QUOTED PASSAGE —
Content starts
Every crisis creates its own possibilities and opens up new opportunities for political change. It also establishes its own subsequent dangers. Modern American politics has revealed new problems that are unlike those of past crises. Political crises arises when the desire for change becomes more pressing than the necessity of preserving the old order. In such circumstances the questions of what makes it possible to recognize the need for change, what kind of change is necessary, and how to achieve it become fundamental political questions.
Machiavelli was among the first to reflect on this problem at a time when religion had established an orthodoxy that made it difficult to even conceive of the need for change. Consequently, it was nearly impossible to bring about real change. For good or ill Machiavelli taught modern man how to think about change, and how to bring it about. If the need for change comes to be recognized, and it can be transformed into a political movement, the one who puts himself at the head of bringing about such change also places himself in a precarious position.
In revealing change as a political phenomenon, Machiavelli noted:
“nothing is more difficult to handle, more doubtful of success, nor more dangerous to manage, than to put oneself at the head of introducing new orders. For the introducer has all those who benefit from the old orders as enemies, and he has lukewarm defenders in all those who might benefit from the new orders. This…arises partly from fear of adversaries who have the laws on their side and partly from the incredulity of men, who do not truly believe in new things unless they come to have a firm experience of them. Consequently, whenever those who are enemies have opportunity to attack, they do so with partisan zeal, and the others defend lukewarmly so that one is in peril along with them.”
Content ends
ENTRIES PROVIDED —
Content starts
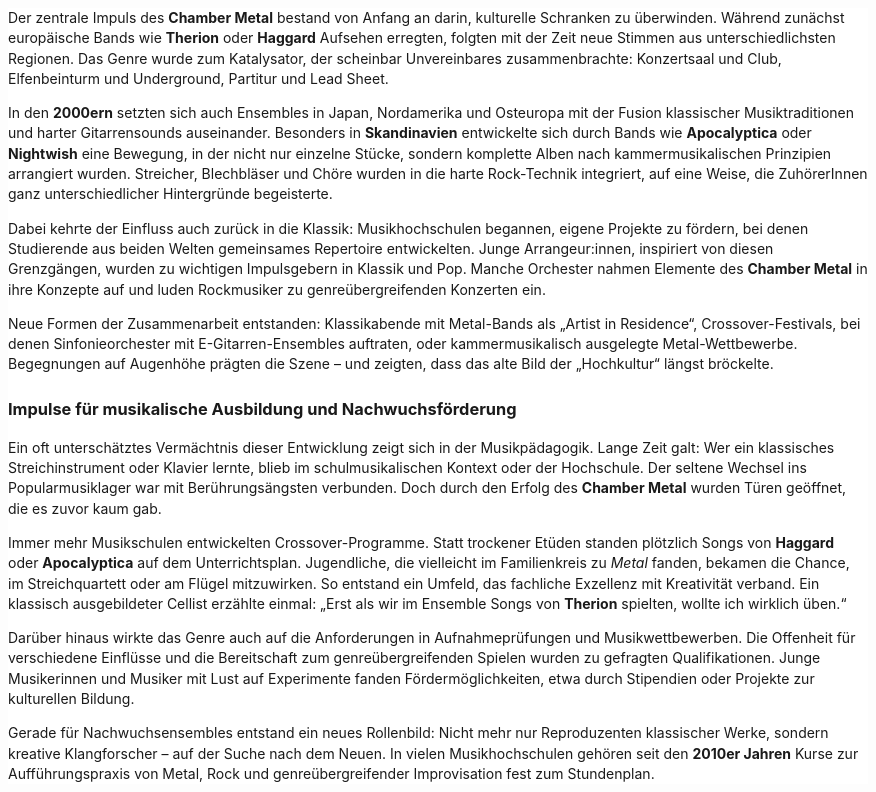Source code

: Der zentrale Impuls des **Chamber Metal** bestand von Anfang an darin, kulturelle Schranken zu
überwinden. Während zunächst europäische Bands wie **Therion** oder **Haggard** Aufsehen erregten,
folgten mit der Zeit neue Stimmen aus unterschiedlichsten Regionen. Das Genre wurde zum Katalysator,
der scheinbar Unvereinbares zusammenbrachte: Konzertsaal und Club, Elfenbeinturm und Underground,
Partitur und Lead Sheet.

In den **2000ern** setzten sich auch Ensembles in Japan, Nordamerika und Osteuropa mit der Fusion
klassischer Musiktraditionen und harter Gitarrensounds auseinander. Besonders in **Skandinavien**
entwickelte sich durch Bands wie **Apocalyptica** oder **Nightwish** eine Bewegung, in der nicht nur
einzelne Stücke, sondern komplette Alben nach kammermusikalischen Prinzipien arrangiert wurden.
Streicher, Blechbläser und Chöre wurden in die harte Rock-Technik integriert, auf eine Weise, die
ZuhörerInnen ganz unterschiedlicher Hintergründe begeisterte.

Dabei kehrte der Einfluss auch zurück in die Klassik: Musikhochschulen begannen, eigene Projekte zu
fördern, bei denen Studierende aus beiden Welten gemeinsames Repertoire entwickelten. Junge
Arrangeur:innen, inspiriert von diesen Grenzgängen, wurden zu wichtigen Impulsgebern in Klassik und
Pop. Manche Orchester nahmen Elemente des **Chamber Metal** in ihre Konzepte auf und luden
Rockmusiker zu genreübergreifenden Konzerten ein.

Neue Formen der Zusammenarbeit entstanden: Klassikabende mit Metal-Bands als „Artist in Residence“,
Crossover-Festivals, bei denen Sinfonieorchester mit E-Gitarren-Ensembles auftraten, oder
kammermusikalisch ausgelegte Metal-Wettbewerbe. Begegnungen auf Augenhöhe prägten die Szene – und
zeigten, dass das alte Bild der „Hochkultur“ längst bröckelte.

### Impulse für musikalische Ausbildung und Nachwuchsförderung

Ein oft unterschätztes Vermächtnis dieser Entwicklung zeigt sich in der Musikpädagogik. Lange Zeit
galt: Wer ein klassisches Streichinstrument oder Klavier lernte, blieb im schulmusikalischen Kontext
oder der Hochschule. Der seltene Wechsel ins Popularmusiklager war mit Berührungsängsten verbunden.
Doch durch den Erfolg des **Chamber Metal** wurden Türen geöffnet, die es zuvor kaum gab.

Immer mehr Musikschulen entwickelten Crossover-Programme. Statt trockener Etüden standen plötzlich
Songs von **Haggard** oder **Apocalyptica** auf dem Unterrichtsplan. Jugendliche, die vielleicht im
Familienkreis zu _Metal_ fanden, bekamen die Chance, im Streichquartett oder am Flügel mitzuwirken.
So entstand ein Umfeld, das fachliche Exzellenz mit Kreativität verband. Ein klassisch ausgebildeter
Cellist erzählte einmal: „Erst als wir im Ensemble Songs von **Therion** spielten, wollte ich
wirklich üben.“

Darüber hinaus wirkte das Genre auch auf die Anforderungen in Aufnahmeprüfungen und
Musikwettbewerben. Die Offenheit für verschiedene Einflüsse und die Bereitschaft zum
genreübergreifenden Spielen wurden zu gefragten Qualifikationen. Junge Musikerinnen und Musiker mit
Lust auf Experimente fanden Fördermöglichkeiten, etwa durch Stipendien oder Projekte zur kulturellen
Bildung.

Gerade für Nachwuchsensembles entstand ein neues Rollenbild: Nicht mehr nur Reproduzenten
klassischer Werke, sondern kreative Klangforscher – auf der Suche nach dem Neuen. In vielen
Musikhochschulen gehören seit den **2010er Jahren** Kurse zur Aufführungspraxis von Metal, Rock und
genreübergreifender Improvisation fest zum Stundenplan.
Content ends
LIST OF TASKS —
a – According to the passage on Machiavelli and change, when does a political crisis arise?
b – Decide whether each statement agrees with the passage on Machiavelli and change. For each one, answer yes or no and quote the words from the passage that settle it.
(i) The introducer of new orders has as enemies all who benefit from the old orders.
(ii) In Machiavelli's time, religion made it easy to conceive of the need for change.
(iii) Men readily believe in new things before they have experienced them.
c – Resume the passage on Machiavelli and change after the quotation that closes it.

ANSWERS TO THE PROBLEMS —
a – When the desire for change becomes more pressing than the necessity of preserving the old order.

b –
(i) Yes: "the introducer has all those who benefit from the old orders as enemies"
(ii) No: "religion had established an orthodoxy that made it difficult to even conceive of the need for change"
(iii) No: "who do not truly believe in new things unless they come to have a firm experience of them"

c –
If Trump is perceived as a threat to the legitimacy of the old order, it is not surprising that he has few defenders in either party or the permanent government.
The question that arises after Trump is this: is the crisis real, and is it possible, and necessary, to establish the kind of change that makes it impossible to preserve the old order any longer? If so, on what ground is it possible to establish the legitimacy of change, and defend its novelty?
The justification for radical change in the last two centuries has been established on the theoretical ground of rational, or historical, necessity. Modern revolutions have been justified by mobilizing mass political resentment on behalf of a condemnation of the past. Progressive hope and political change is understood with respect to a future good. In opposition to contemporary intellectual orthodoxy, however, Trump made a defense of change that is not understood in terms of historicist, or progressive, thought. Rather, he defended change not on the basis of a future good, but the good of the past, a specifically American past. He wants to make America great again.
In looking ahead, it appears that Trump’s fate, his success, is almost wholly dependent upon his ability to completely transform the moral and political landscape of the national government. That would require finding a new ground of public authority, outside of the Washington establishment, on the foundation of a political appeal to the people. The electorate can be the only sovereign authority capable of re-establishing a new ground of legitimacy. In electoral terms, it would require the re-creation of a new majority consensus that must be determined politically as the only means of establishing the moral legitimacy of government.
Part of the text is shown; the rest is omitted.